Before you can do anything, you must initialize a database storage
area on disk. We call this a database cluster.
(SQL uses the term catalog cluster.) A
database cluster is a collection of databases that is managed by a
single instance of a running database server. After initialization, a
database cluster will contain a database named postgres
,
which is meant as a default database for use by utilities, users and third
party applications. The database server itself does not require the
postgres
database to exist, but many external utility
programs assume it exists. Another database created within each cluster
during initialization is called
template1
. As the name suggests, this will be used
as a template for subsequently created databases; it should not be
used for actual work. (See Chapter 19, Managing Databases for
information about creating new databases within a cluster.)
In file system terms, a database cluster will be a single directory
under which all data will be stored. We call this the data
directory or data area. It is
completely up to you where you choose to store your data. There is no
default, although locations such as
/usr/local/pgsql/data
or
/var/lib/pgsql/data
are popular. To initialize a
database cluster, use the command initdb, which is
installed with PostgreSQL. The desired
file system location of your database cluster is indicated by the
-D
option, for example
$
initdb -D /usr/local/pgsql/data
Note that you must execute this command while logged into the PostgreSQL user account, which is described in the previous section.
initdb
will attempt to create the directory you
specify if it does not already exist. It is likely that it will not
have the permission to do so (if you followed our advice and created
an unprivileged account). In that case you should create the
directory yourself (as root) and change the owner to be the
PostgreSQL user. Here is how this might
be done:
root#mkdir /usr/local/pgsql/data
root#chown postgres /usr/local/pgsql/data
root#su postgres
postgres$initdb -D /usr/local/pgsql/data
initdb
will refuse to run if the data directory
looks like it has already been initialized.

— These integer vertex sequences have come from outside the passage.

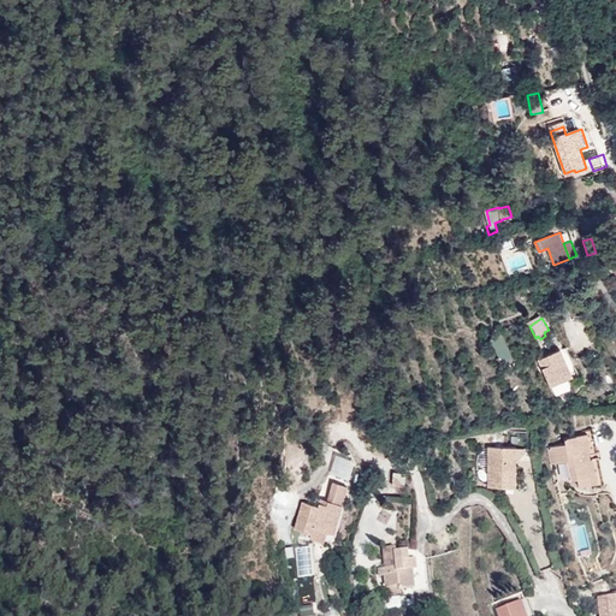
[(560,349),(572,377),(578,374),(566,347),(560,349)]
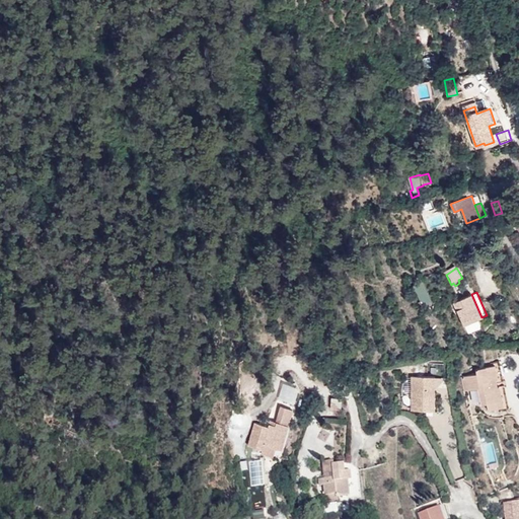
[(477,319),(482,317),(471,294),(453,302),(463,325),(464,325),(477,319)]
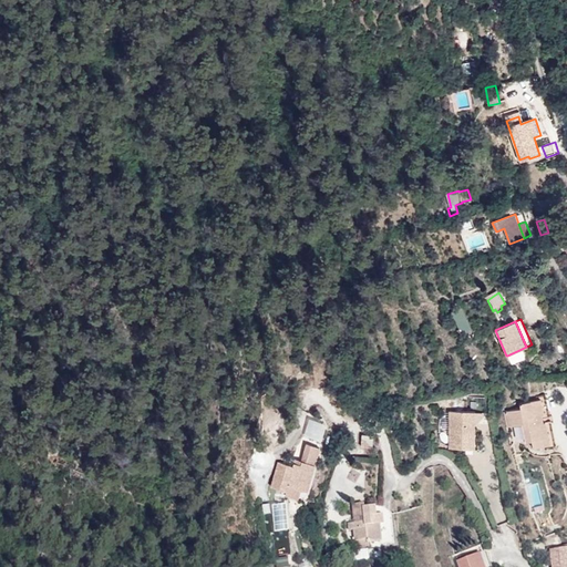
[(522,349),(507,356),(512,364),(525,358),(522,349)]
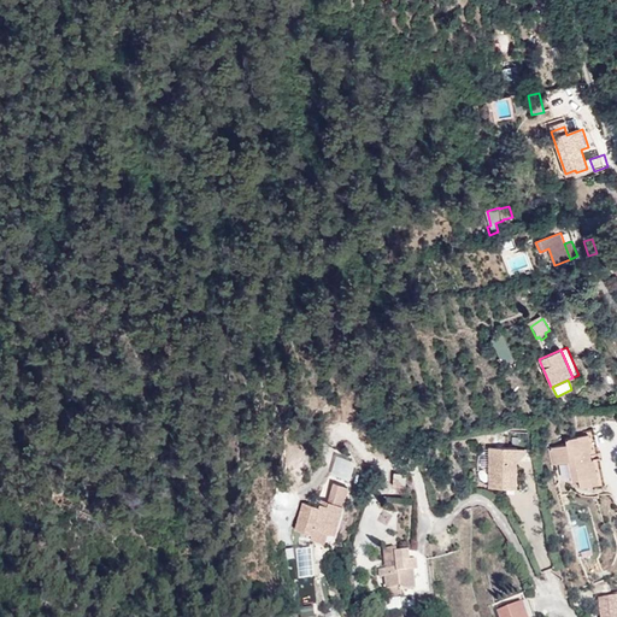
[(586,452),(589,451),(592,451),(588,434),(566,439),(568,445),(550,448),(553,465),(569,462),(574,481),(580,480),(581,487),(599,483),(594,459),(592,460),(587,460),(586,452)]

Because the data directory contains all the data stored in the
database, it is essential that it be secured from unauthorized
access. initdb
therefore revokes access
permissions from everyone but the
PostgreSQL user.
However, while the directory contents are secure, the default
client authentication setup allows any local user to connect to the
database and even become the database superuser. If you do not
trust other local users, we recommend you use one of
initdb
's -W
, --pwprompt
or --pwfile
options to assign a password to the
database superuser. Also, specify -A md5
or
-A password
so that the default trust
authentication
mode is not used; or modify the generated pg_hba.conf
file after running initdb
,
before you start the server for the first time. (Other
reasonable approaches include using ident
authentication
or file system permissions to restrict connections. See Chapter 20, Client Authentication for more information.)
initdb
also initializes the default
locale for the database cluster.
Normally, it will just take the locale settings in the environment
and apply them to the initialized database. It is possible to
specify a different locale for the database; more information about
that can be found in Section 21.1, “Locale Support”. The sort order used
within a particular database cluster is set by
initdb
and cannot be changed later, short of
dumping all data, rerunning initdb
, and reloading
the data. There is also a performance impact for using locales
other than C
or POSIX
. Therefore, it is
important to make this choice correctly the first time.
initdb
also sets the default character set encoding
for the database cluster. Normally this should be chosen to match the
locale setting. For details see Section 21.2, “Character Set Support”.